Work item =
Starting at the first line of the data and ending at the line with "Picture 2: The", copy each line exactly. Include both of those lines, but no pictures.

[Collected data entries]
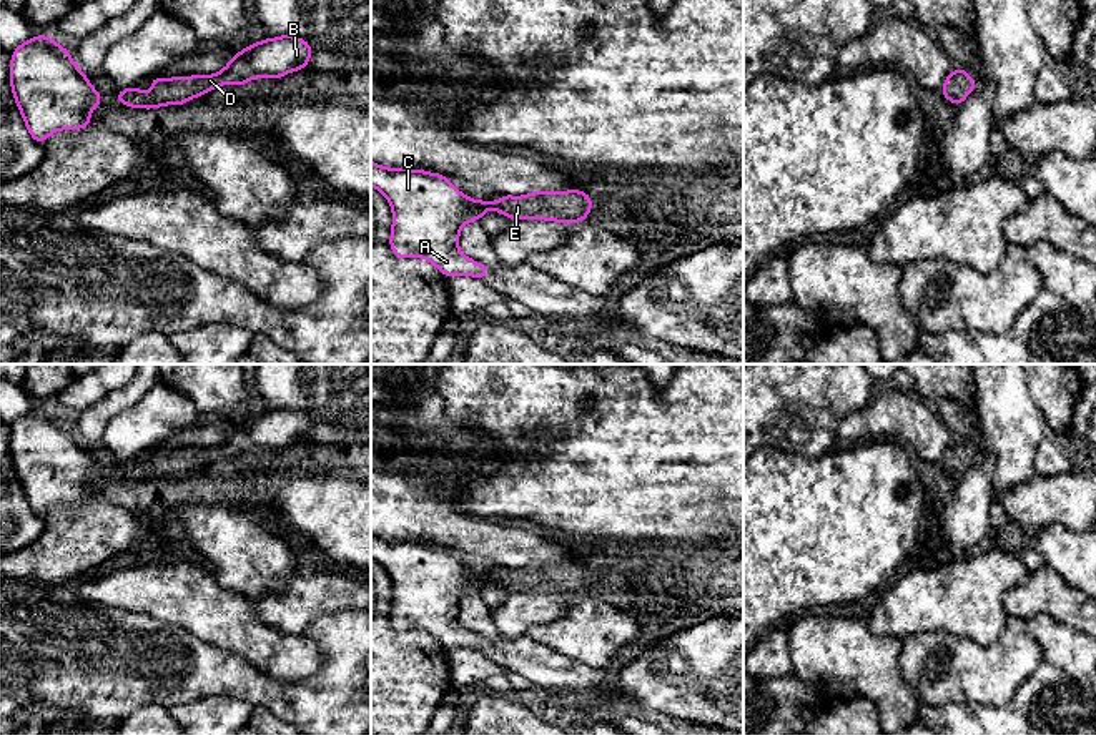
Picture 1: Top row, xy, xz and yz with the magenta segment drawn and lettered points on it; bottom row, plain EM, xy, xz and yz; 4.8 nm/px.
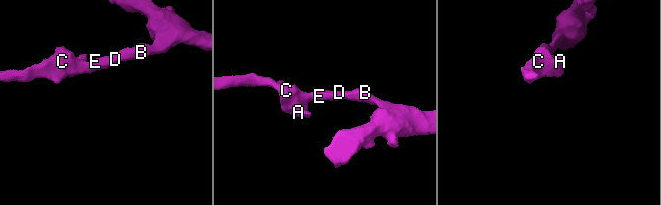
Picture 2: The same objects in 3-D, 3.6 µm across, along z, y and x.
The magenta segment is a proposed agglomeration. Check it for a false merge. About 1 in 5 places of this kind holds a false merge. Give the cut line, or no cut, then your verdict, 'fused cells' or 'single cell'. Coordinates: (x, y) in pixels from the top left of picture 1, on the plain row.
cut none; single cell

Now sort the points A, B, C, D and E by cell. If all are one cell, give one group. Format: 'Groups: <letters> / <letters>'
Groups: A B C D E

Response =
Picture 1: Top row, xy, xz and yz with the magenta segment drawn and lettered points on it; bottom row, plain EM, xy, xz and yz; 4.8 nm/px.
Picture 2: The same objects in 3-D, 3.6 µm across, along z, y and x.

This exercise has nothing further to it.